Magdalena vestía ese día unos pantalones largos de muy buena caída, combinados con zapatos de tacón cuadrado y punta fina.
Llevaba un top corto atado al cuello; entre la blusa y el pantalón apenas quedaba un dedo de espacio, mostrando sutilmente su piel.
Tenía el cabello recogido con el flequillo cayendo de forma descuidada pero elegante.
Su figura envidiable, sus hombros perfectamente perfilados y un maquillaje sofisticado que irradiaba lujo le daban una belleza que combinaba a la perfección autoridad y frescura.
Aunque se había arreglado de manera casual, los que pasaban por su lado no podían evitar mirarla.
Anaís fingió unas ligeras arcadas.
Cualquiera que no supiera qué pasaba habría pensado que Magdalena acababa de salir de un baño sucio.
Magdalena miró fríamente a Federico.
Federico apretó los labios y dijo:
—Anaís no ha estado bien de salud últimamente...
Lo que implicaba que Magdalena debía ser más comprensiva.
A Magdalena le acababan de decir en su cara que apestaba y, encima, se suponía que debía ser la persona madura de la situación.
—Si no está bien de salud, que no salga a exhibirse —respondió con indiferencia.

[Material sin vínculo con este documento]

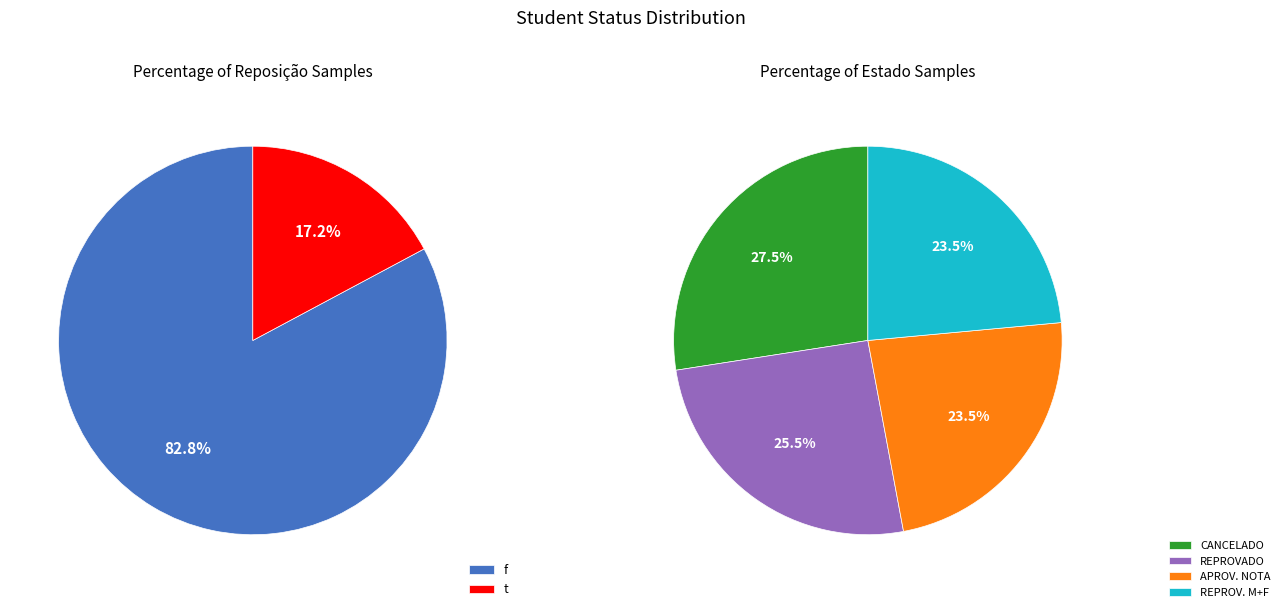

Between CANCELADO and REPROVADO POR MÉDIA E POR FALTAS, which is larger?

CANCELADO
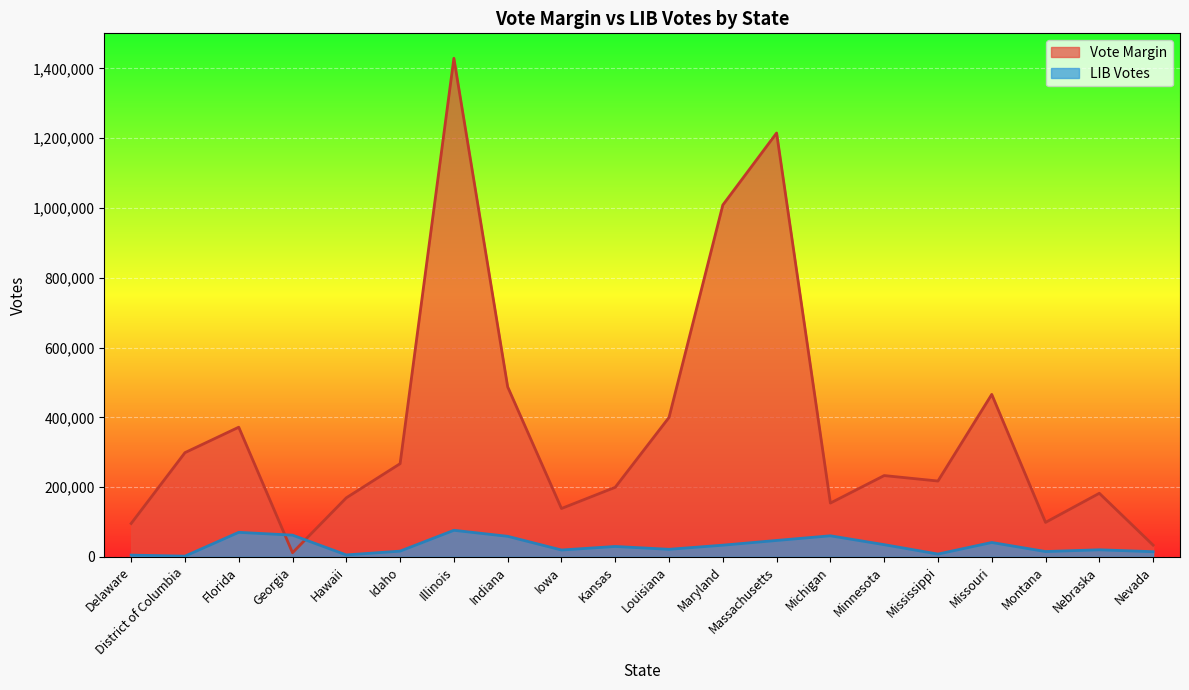

Reading left to right, what are all the values shown in this chart?

Vote Margin: 95665	298737	371686	11779	169266	267098	1429227	487357	138611	199431	399742	1008609	1215000	154188	233012	217366	465722	98816	182263	33596
LIB Votes: 5000	2036	70324	62229	5539	16404	76122	58900	19637	29797	21645	33488	47013	60381	34976	8026	41205	15252	20283	14783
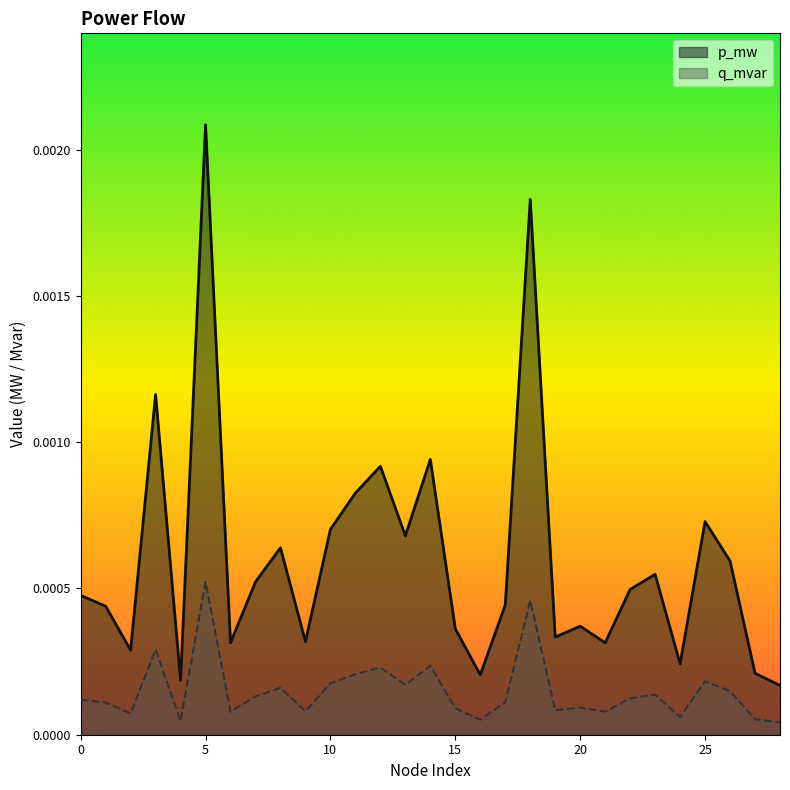

Which series has the largest total across all categories?

p_mw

Al segundo siguiente, Federico extendió la mano y rozó suavemente el dorso de la mano de Magdalena.
Notó que estaba muy fría.
En la recepción del jardín, el atardecer se acompañaba de una brisa fresca.

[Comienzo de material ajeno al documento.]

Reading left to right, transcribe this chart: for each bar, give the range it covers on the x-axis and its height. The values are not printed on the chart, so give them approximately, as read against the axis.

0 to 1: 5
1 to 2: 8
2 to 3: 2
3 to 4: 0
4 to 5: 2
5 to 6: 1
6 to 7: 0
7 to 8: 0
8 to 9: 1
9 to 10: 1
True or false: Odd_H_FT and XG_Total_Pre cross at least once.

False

Era romántico, sí, pero también bastante incómodo por el frío.
Federico se quitó el saco por iniciativa propia, con la intención de cubrir los hombros de Magdalena.

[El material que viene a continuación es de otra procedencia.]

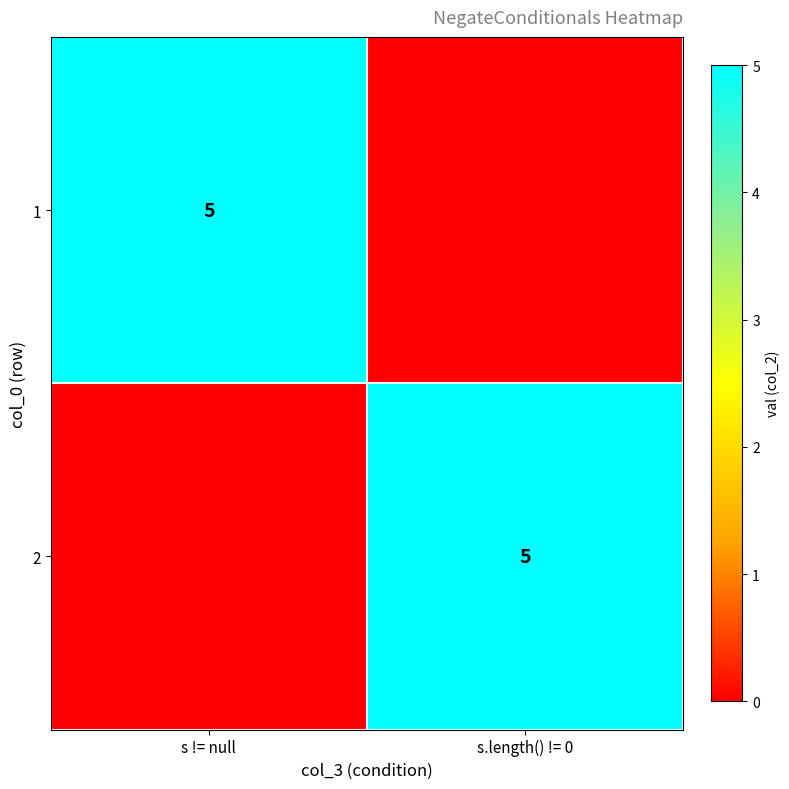

What is the maximum value shown in the chart?

5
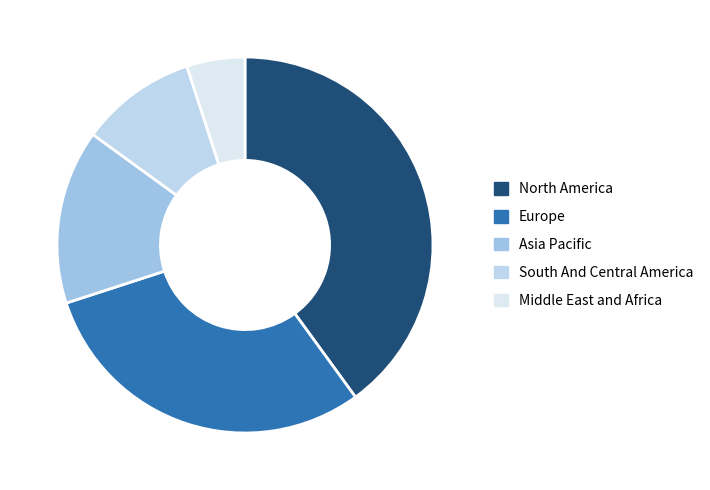

How many segments does this pie chart have?

5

Pero entonces Anaís se tapó la nariz y estornudó:
—¡Achís!
Miró a Federico con expresión de disculpa, alzando sus ojos de cervatillo.
Se veía tan frágil y desamparada.
El movimiento de Federico se detuvo.
Por un lado estaba a quien quería dárselo, y por el otro, a una mujer embarazada y enferma por un error que él había cometido.
Al ver la vacilación de Federico, Magdalena bajó la mirada y se apartó.
—Señor Suárez, creo que su acompañante necesita más de su atención.
Era una reunión familiar; Federico no tenía por qué guardar las apariencias como lo hacía en público.
Pero él, ignorándola, le colocó el abrigo a Magdalena sobre los hombros y le dijo a un miembro del personal que pasaba:
—Por favor, traiga una manta para esta señorita.
Anaís se sintió bastante molesta, pero no podía hacer nada.
Magdalena, sin embargo, no aceptó el gesto; le devolvió el abrigo a Federico y se dio la vuelta para irse.